- [What this task involves]:
Print every one of the records verbatim, omitting nothing.
=-=-=-=-=
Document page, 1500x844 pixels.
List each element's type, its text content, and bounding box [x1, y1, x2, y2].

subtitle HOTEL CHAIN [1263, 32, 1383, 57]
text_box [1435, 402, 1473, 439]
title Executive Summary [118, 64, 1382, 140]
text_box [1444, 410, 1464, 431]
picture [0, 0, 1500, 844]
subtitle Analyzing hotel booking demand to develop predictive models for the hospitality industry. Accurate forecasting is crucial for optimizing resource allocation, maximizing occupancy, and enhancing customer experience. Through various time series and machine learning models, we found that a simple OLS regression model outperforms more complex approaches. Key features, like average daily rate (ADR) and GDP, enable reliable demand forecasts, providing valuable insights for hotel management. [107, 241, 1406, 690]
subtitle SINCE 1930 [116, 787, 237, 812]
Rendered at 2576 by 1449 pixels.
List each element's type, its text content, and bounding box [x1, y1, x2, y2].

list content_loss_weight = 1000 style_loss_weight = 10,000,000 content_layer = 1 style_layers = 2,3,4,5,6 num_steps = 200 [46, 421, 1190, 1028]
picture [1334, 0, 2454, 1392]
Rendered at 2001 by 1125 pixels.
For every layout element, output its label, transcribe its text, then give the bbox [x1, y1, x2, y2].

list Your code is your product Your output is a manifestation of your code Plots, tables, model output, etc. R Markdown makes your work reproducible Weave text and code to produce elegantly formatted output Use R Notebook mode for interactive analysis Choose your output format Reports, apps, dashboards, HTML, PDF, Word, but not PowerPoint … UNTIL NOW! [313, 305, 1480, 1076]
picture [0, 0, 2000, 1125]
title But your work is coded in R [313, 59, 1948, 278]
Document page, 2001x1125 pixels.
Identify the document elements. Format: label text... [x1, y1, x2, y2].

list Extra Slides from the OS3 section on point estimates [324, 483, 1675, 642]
=-=-=-=-=
- [Response to this exercise]:
Document page, 1500x844 pixels.
List each element's type, its text content, and bounding box [x1, y1, x2, y2].

subtitle HOTEL CHAIN [1263, 32, 1383, 57]
text_box [1435, 402, 1473, 439]
title Executive Summary [118, 64, 1382, 140]
text_box [1444, 410, 1464, 431]
picture [0, 0, 1500, 844]
subtitle Analyzing hotel booking demand to develop predictive models for the hospitality industry. Accurate forecasting is crucial for optimizing resource allocation, maximizing occupancy, and enhancing customer experience. Through various time series and machine learning models, we found that a simple OLS regression model outperforms more complex approaches. Key features, like average daily rate (ADR) and GDP, enable reliable demand forecasts, providing valuable insights for hotel management. [107, 241, 1406, 690]
subtitle SINCE 1930 [116, 787, 237, 812]
Rendered at 2576 by 1449 pixels.
List each element's type, its text content, and bounding box [x1, y1, x2, y2].

list content_loss_weight = 1000 style_loss_weight = 10,000,000 content_layer = 1 style_layers = 2,3,4,5,6 num_steps = 200 [46, 421, 1190, 1028]
picture [1334, 0, 2454, 1392]
Rendered at 2001 by 1125 pixels.
For every layout element, output its label, transcribe its text, then give the bbox [x1, y1, x2, y2].

list Your code is your product Your output is a manifestation of your code Plots, tables, model output, etc. R Markdown makes your work reproducible Weave text and code to produce elegantly formatted output Use R Notebook mode for interactive analysis Choose your output format Reports, apps, dashboards, HTML, PDF, Word, but not PowerPoint … UNTIL NOW! [313, 305, 1480, 1076]
picture [0, 0, 2000, 1125]
title But your work is coded in R [313, 59, 1948, 278]
Document page, 2001x1125 pixels.
Identify the document elements. Format: label text... [x1, y1, x2, y2].

list Extra Slides from the OS3 section on point estimates [324, 483, 1675, 642]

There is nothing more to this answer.